**Record excerpts**.
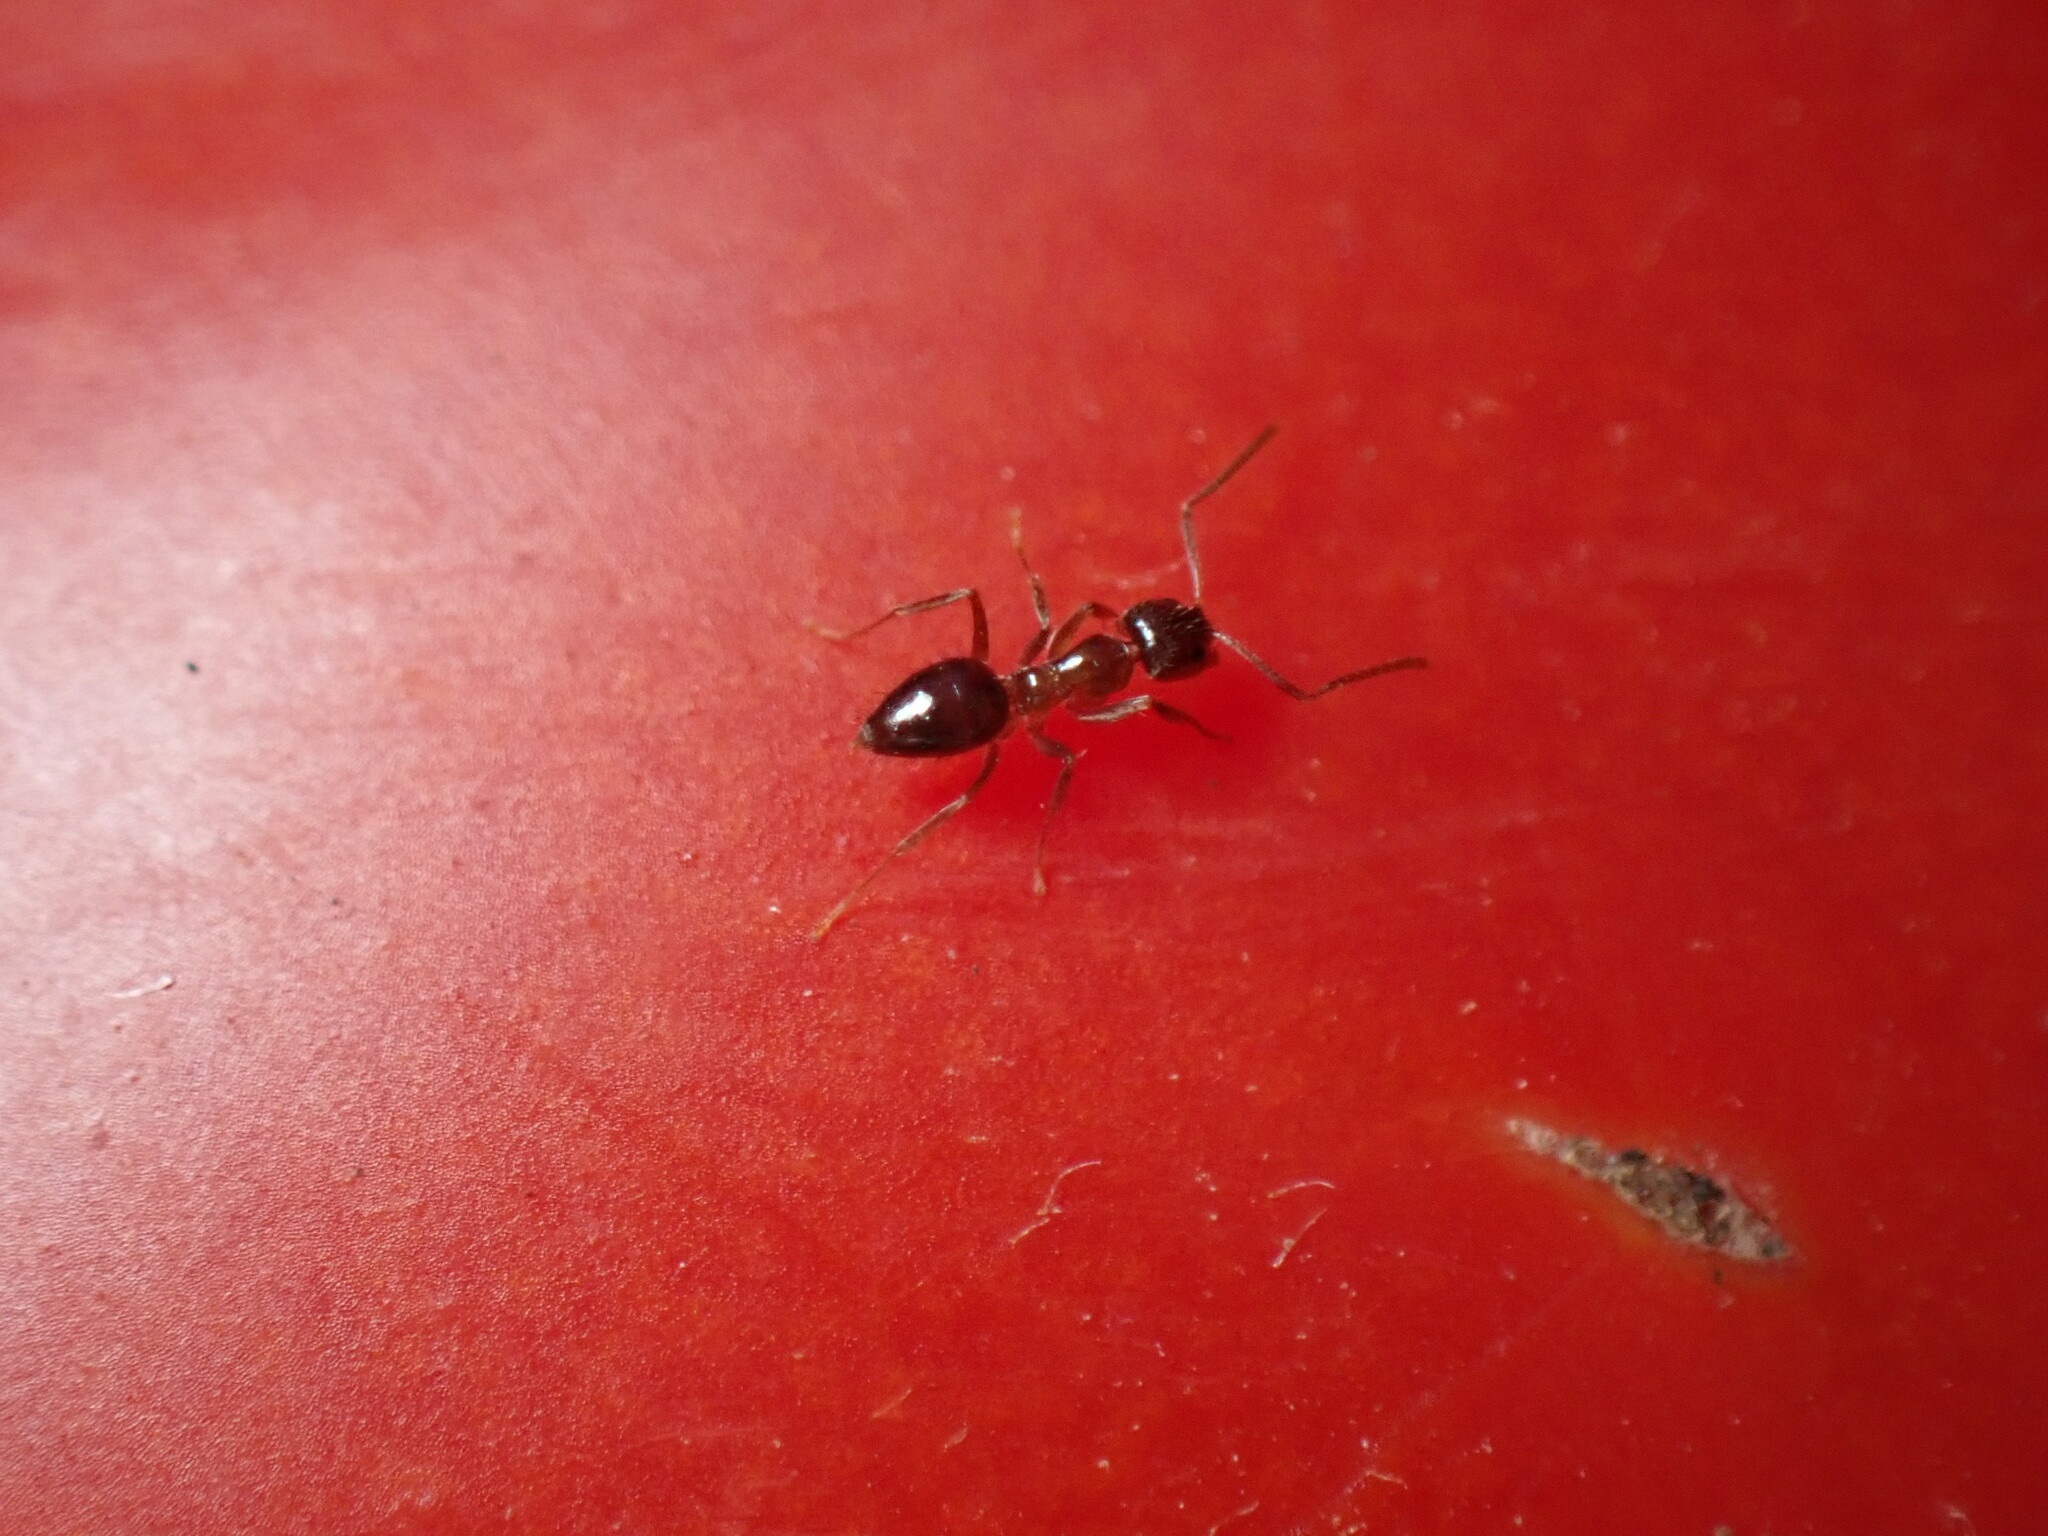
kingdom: Animalia
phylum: Arthropoda
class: Insecta
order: Hymenoptera
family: Formicidae
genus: Paratrechina
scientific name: Paratrechina jaegerskioeldi
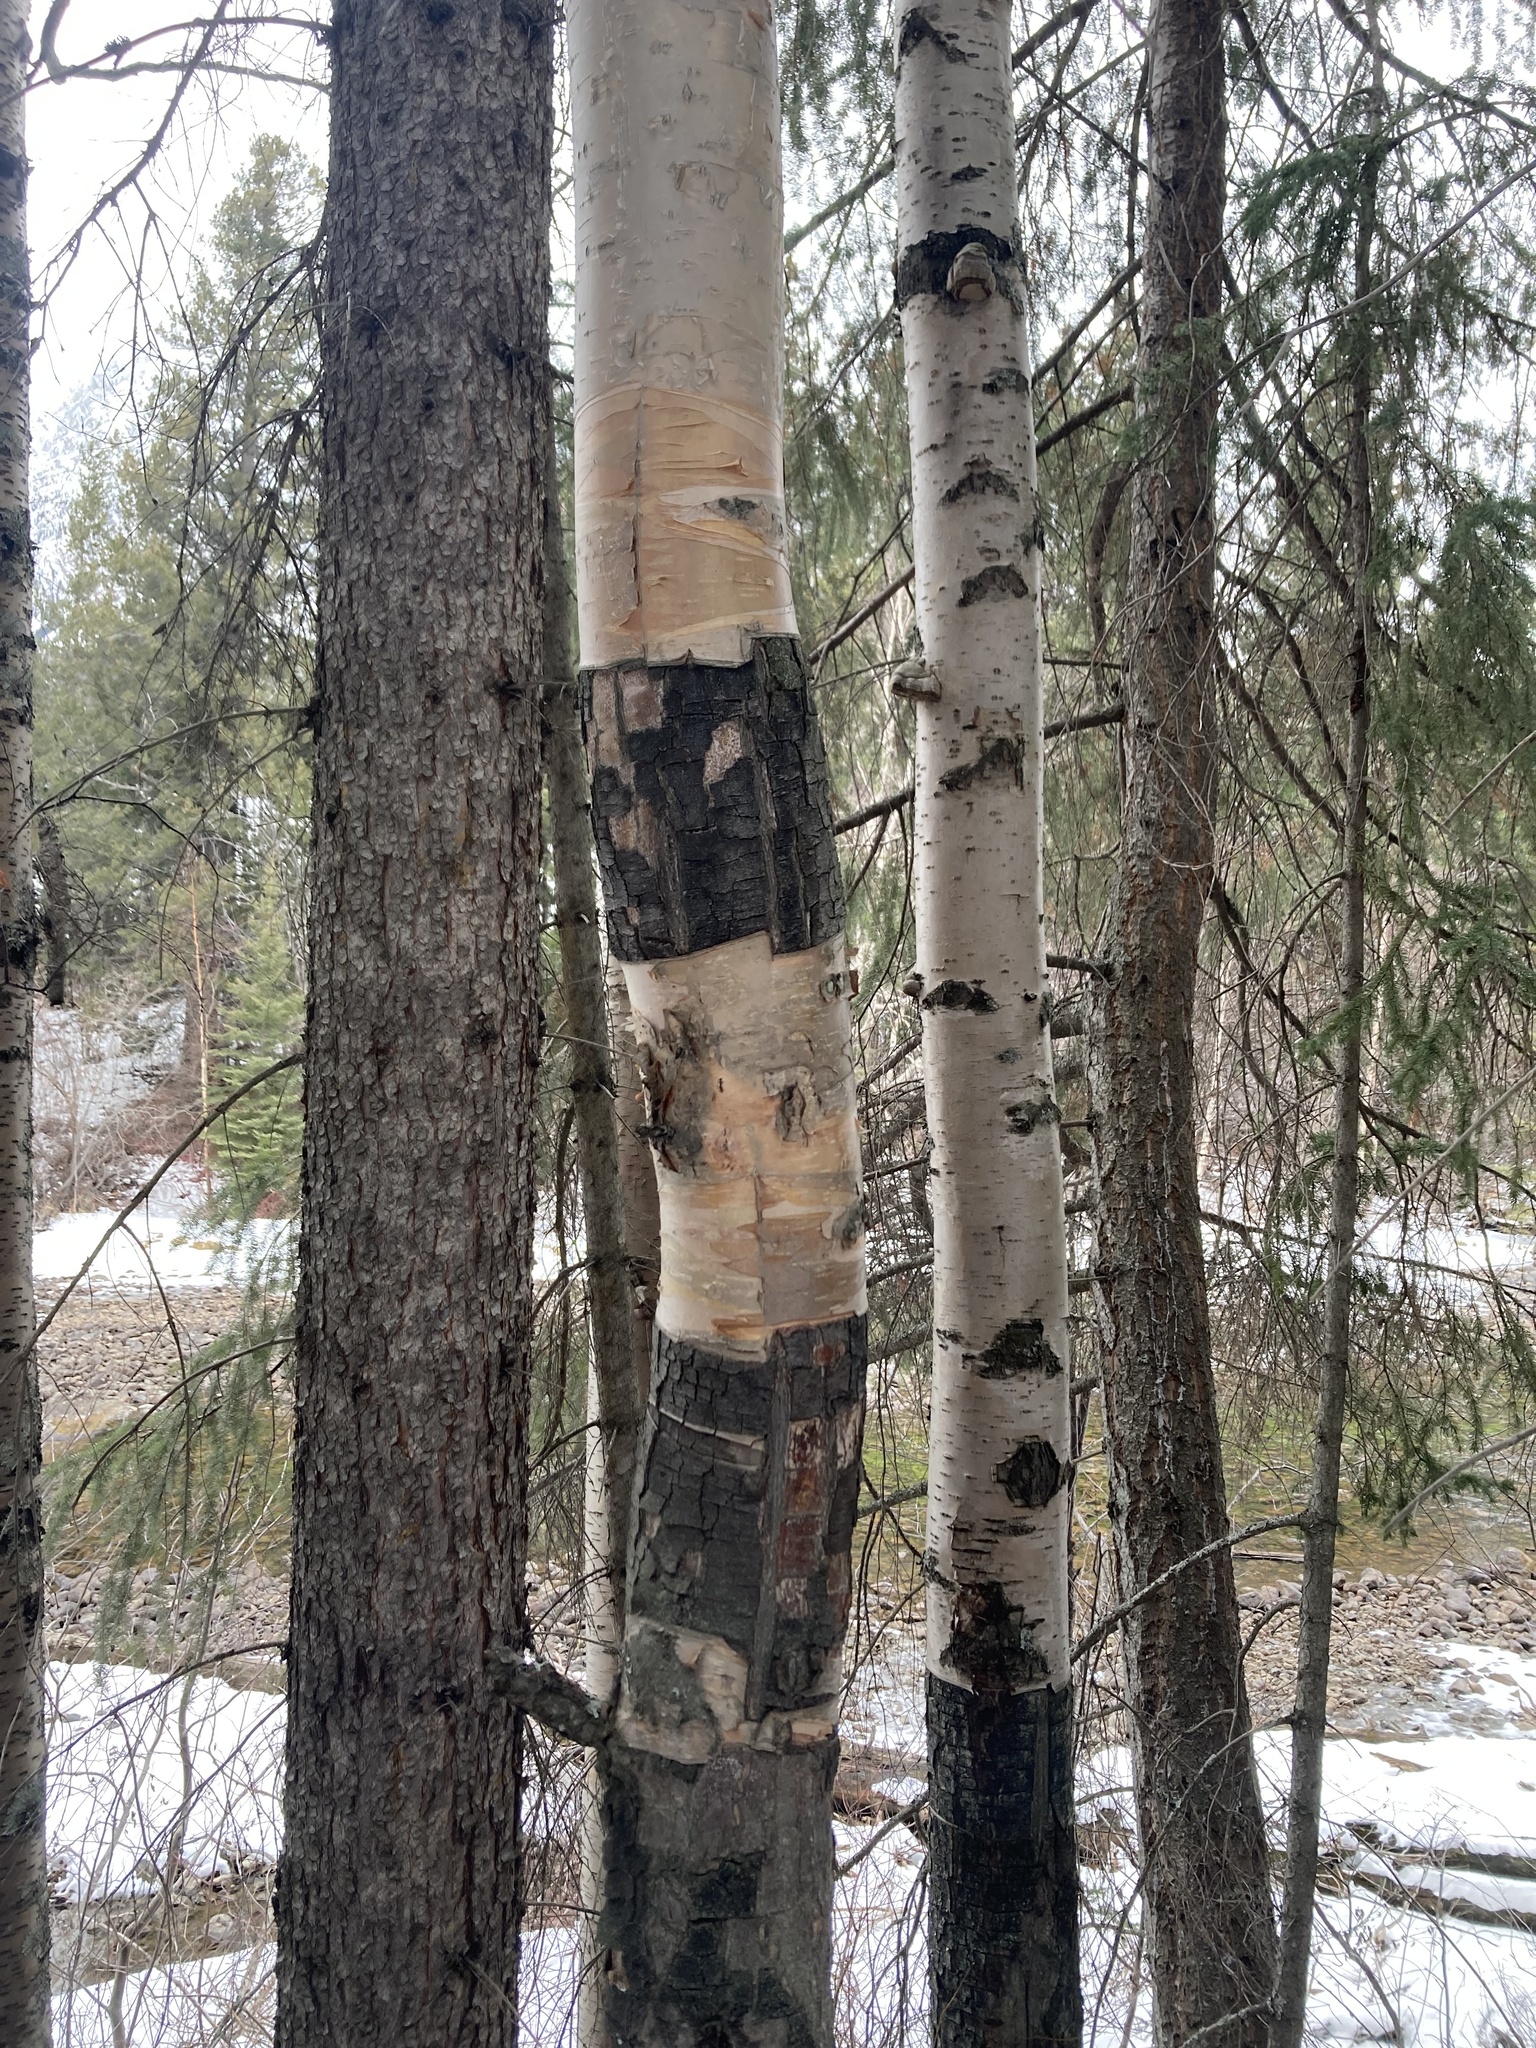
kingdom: Plantae
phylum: Tracheophyta
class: Magnoliopsida
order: Fagales
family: Betulaceae
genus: Betula
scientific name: Betula papyrifera
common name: Paper birch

**Goal of the exercise**. Turn the whole listing above into a Markdown table with two columns, Row and Entry, putting a row number beside each line and skipping blank lines. Leave the pictures out of the table.

**Solution to this exercise**.
| Row | Entry |
|---|---|
| 1 | kingdom: Animalia |
| 2 | phylum: Arthropoda |
| 3 | class: Insecta |
| 4 | order: Hymenoptera |
| 5 | family: Formicidae |
| 6 | genus: Paratrechina |
| 7 | scientific name: Paratrechina jaegerskioeldi |
| 8 | kingdom: Plantae |
| 9 | phylum: Tracheophyta |
| 10 | class: Magnoliopsida |
| 11 | order: Fagales |
| 12 | family: Betulaceae |
| 13 | genus: Betula |
| 14 | scientific name: Betula papyrifera |
| 15 | common name: Paper birch |